RECORDS PROVIDED >>
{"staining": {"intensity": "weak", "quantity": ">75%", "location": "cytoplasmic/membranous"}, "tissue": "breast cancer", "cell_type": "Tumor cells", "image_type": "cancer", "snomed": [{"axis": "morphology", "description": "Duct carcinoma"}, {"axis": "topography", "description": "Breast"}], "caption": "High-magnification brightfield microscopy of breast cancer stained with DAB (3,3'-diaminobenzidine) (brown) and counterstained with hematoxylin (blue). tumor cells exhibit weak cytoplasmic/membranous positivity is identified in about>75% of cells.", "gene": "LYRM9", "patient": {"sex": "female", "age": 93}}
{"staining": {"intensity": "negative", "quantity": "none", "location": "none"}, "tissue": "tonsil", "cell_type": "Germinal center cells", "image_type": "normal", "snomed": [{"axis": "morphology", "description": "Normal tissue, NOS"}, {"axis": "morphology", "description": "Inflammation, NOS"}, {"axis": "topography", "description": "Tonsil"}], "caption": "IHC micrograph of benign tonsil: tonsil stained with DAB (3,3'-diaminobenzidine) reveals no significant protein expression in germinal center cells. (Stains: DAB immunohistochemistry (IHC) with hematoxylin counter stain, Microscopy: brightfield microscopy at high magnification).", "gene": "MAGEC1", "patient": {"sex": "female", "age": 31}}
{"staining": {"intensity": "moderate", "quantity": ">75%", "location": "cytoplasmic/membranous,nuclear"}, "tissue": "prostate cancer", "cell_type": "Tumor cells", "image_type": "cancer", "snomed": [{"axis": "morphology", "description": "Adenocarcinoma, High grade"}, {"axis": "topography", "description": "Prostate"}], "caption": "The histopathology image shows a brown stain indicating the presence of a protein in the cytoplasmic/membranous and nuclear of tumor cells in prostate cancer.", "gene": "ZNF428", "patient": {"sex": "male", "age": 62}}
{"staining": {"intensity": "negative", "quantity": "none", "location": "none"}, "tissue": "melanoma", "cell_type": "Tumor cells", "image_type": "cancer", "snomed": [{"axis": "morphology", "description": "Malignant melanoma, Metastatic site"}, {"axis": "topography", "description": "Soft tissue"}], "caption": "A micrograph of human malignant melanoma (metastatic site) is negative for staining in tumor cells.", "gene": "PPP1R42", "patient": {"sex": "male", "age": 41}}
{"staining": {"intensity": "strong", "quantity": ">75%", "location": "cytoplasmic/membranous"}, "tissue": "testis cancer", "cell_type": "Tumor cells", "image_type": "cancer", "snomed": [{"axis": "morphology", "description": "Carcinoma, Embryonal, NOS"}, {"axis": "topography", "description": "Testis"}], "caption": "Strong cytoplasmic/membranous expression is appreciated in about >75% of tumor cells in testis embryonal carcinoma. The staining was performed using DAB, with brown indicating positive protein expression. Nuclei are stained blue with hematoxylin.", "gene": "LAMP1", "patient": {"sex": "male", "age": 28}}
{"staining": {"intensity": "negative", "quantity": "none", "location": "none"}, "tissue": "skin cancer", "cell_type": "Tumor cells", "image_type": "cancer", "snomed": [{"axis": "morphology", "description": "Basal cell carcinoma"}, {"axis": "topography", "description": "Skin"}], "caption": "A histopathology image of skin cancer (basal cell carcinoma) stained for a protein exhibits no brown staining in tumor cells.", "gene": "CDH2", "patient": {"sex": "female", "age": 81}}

WHAT IS BEING ASKED >>
Reproduce the data shown above exactly, including every line.

ANSWER SPACE >>
{"staining": {"intensity": "weak", "quantity": ">75%", "location": "cytoplasmic/membranous"}, "tissue": "breast cancer", "cell_type": "Tumor cells", "image_type": "cancer", "snomed": [{"axis": "morphology", "description": "Duct carcinoma"}, {"axis": "topography", "description": "Breast"}], "caption": "High-magnification brightfield microscopy of breast cancer stained with DAB (3,3'-diaminobenzidine) (brown) and counterstained with hematoxylin (blue). tumor cells exhibit weak cytoplasmic/membranous positivity is identified in about>75% of cells.", "gene": "LYRM9", "patient": {"sex": "female", "age": 93}}
{"staining": {"intensity": "negative", "quantity": "none", "location": "none"}, "tissue": "tonsil", "cell_type": "Germinal center cells", "image_type": "normal", "snomed": [{"axis": "morphology", "description": "Normal tissue, NOS"}, {"axis": "morphology", "description": "Inflammation, NOS"}, {"axis": "topography", "description": "Tonsil"}], "caption": "IHC micrograph of benign tonsil: tonsil stained with DAB (3,3'-diaminobenzidine) reveals no significant protein expression in germinal center cells. (Stains: DAB immunohistochemistry (IHC) with hematoxylin counter stain, Microscopy: brightfield microscopy at high magnification).", "gene": "MAGEC1", "patient": {"sex": "female", "age": 31}}
{"staining": {"intensity": "moderate", "quantity": ">75%", "location": "cytoplasmic/membranous,nuclear"}, "tissue": "prostate cancer", "cell_type": "Tumor cells", "image_type": "cancer", "snomed": [{"axis": "morphology", "description": "Adenocarcinoma, High grade"}, {"axis": "topography", "description": "Prostate"}], "caption": "The histopathology image shows a brown stain indicating the presence of a protein in the cytoplasmic/membranous and nuclear of tumor cells in prostate cancer.", "gene": "ZNF428", "patient": {"sex": "male", "age": 62}}
{"staining": {"intensity": "negative", "quantity": "none", "location": "none"}, "tissue": "melanoma", "cell_type": "Tumor cells", "image_type": "cancer", "snomed": [{"axis": "morphology", "description": "Malignant melanoma, Metastatic site"}, {"axis": "topography", "description": "Soft tissue"}], "caption": "A micrograph of human malignant melanoma (metastatic site) is negative for staining in tumor cells.", "gene": "PPP1R42", "patient": {"sex": "male", "age": 41}}
{"staining": {"intensity": "strong", "quantity": ">75%", "location": "cytoplasmic/membranous"}, "tissue": "testis cancer", "cell_type": "Tumor cells", "image_type": "cancer", "snomed": [{"axis": "morphology", "description": "Carcinoma, Embryonal, NOS"}, {"axis": "topography", "description": "Testis"}], "caption": "Strong cytoplasmic/membranous expression is appreciated in about >75% of tumor cells in testis embryonal carcinoma. The staining was performed using DAB, with brown indicating positive protein expression. Nuclei are stained blue with hematoxylin.", "gene": "LAMP1", "patient": {"sex": "male", "age": 28}}
{"staining": {"intensity": "negative", "quantity": "none", "location": "none"}, "tissue": "skin cancer", "cell_type": "Tumor cells", "image_type": "cancer", "snomed": [{"axis": "morphology", "description": "Basal cell carcinoma"}, {"axis": "topography", "description": "Skin"}], "caption": "A histopathology image of skin cancer (basal cell carcinoma) stained for a protein exhibits no brown staining in tumor cells.", "gene": "CDH2", "patient": {"sex": "female", "age": 81}}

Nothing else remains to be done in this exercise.